What you notice when you look at these figures is the pattern we’ve talked about ad infinitum: Teams don’t have to spend money to make money any more, not with the growth of equally shared revenues, not with the increase in local revenue sharing. The deleterious effects of the 2017 Collective Bargaining Agreement are evident in the pay patterns of these seven teams. They once tried to win and had payrolls that reflected that intent, and now they can be content to rebuild with a tiny payroll knowing their profits are assured. Their low payrolls are a choice.
Even as designed, the offer is not going to work. If no high-payroll team moved an inch, this proposal would generate tax revenue of about $62 million, enough to subsidize 40% of the rise in low-end payrolls. As we know, though, teams are going to treat the threshold as a soft cap and work to stay under it. Right now, the league is over the current tax threshold by $52 million, all from the Dodgers. That would generate $13 million in subsidies, or less than 10% of the gap between current payrolls and the proposed floor.

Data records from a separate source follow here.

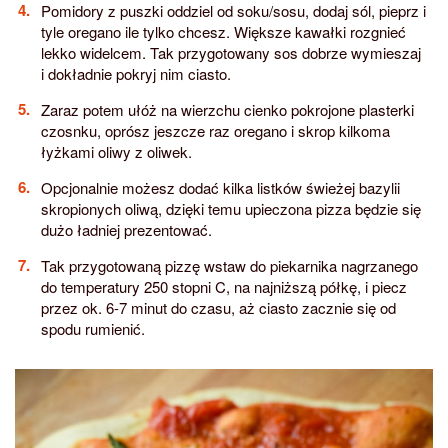
Pomidory z puszki oddziel od soku/sosu, dodaj sól, pieprz i
tyle oregano ile tylko chcesz. Większe kawałki rozgnieć
lekko widelcem. Tak przygotowany sos dobrze wymieszaj
i dokładnie pokryj nim ciasto.
Zaraz potem ułóż na wierzchu cienko pokrojone plasterki
czosnku, oprósz jeszcze raz oregano i skrop kilkoma
łyżkami oliwy z oliwek.
Opcjonalnie możesz dodać kilka listków świeżej bazylii
skropionych oliwą, dzięki temu upieczona pizza będzie się
dużo ładniej prezentować.
Tak przygotowaną pizzę wstaw do piekarnika nagrzanego
do temperatury 250 stopni C, na najniższą półkę, i piecz
przez ok. 6-7 minut do czasu, aż ciasto zacznie się od
spodu rumienić.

The subsidies are a lie, too. They’re unnecessary because every team can afford a $100 million payroll, and they’re never going to be significant because teams treat the tax threshold as a soft cap.
This isn’t a serious offer, and that it’s being treated seriously (salary floor!) is an indictment of the coverage. It would be a huge win for the league, crushing the top of the pay scale and limiting competition for the top free agents who drive everyone’s pay. It’s predicated on the myth that teams with low payrolls would choose to have higher ones if only they had more money. Its framework -- lower tax thresholds, more revenue sharing, more rules -- is the exact opposite of what the game needs.
I reacted badly to this news, and I’ve been thinking about why. Baseball has real problems, and it has been my hope that the league, the owners, would come to the table with a plan to address those problems. The game’s competitiveness issues have been driven not by a lack of money, but by an excess of it, by the disconnect between how a team plays and how much money its owners make.
The framework of this deal is all wrong, and it shows that the owners aren’t looking to address the gap between competitiveness and profitability, aren’t looking to make the sport better, but rather to further press the advantage over the players they have gained in the last 15 years, further lock in guaranteed profits, further lessen competition. There’s nothing in this offer that’s true. The low-payroll teams don’t need subsidies. The game doesn’t need more restrictions on the market.
If I walk up to you and offer that you pay me $100 to punch you in the face, the counter to that isn’t “$80 and my stomach?” It’s to walk away. This offer is insulting, and leaves the players little choice but to ignore it. It’s not the starting point of a negotiation; it’s the first shot of a war.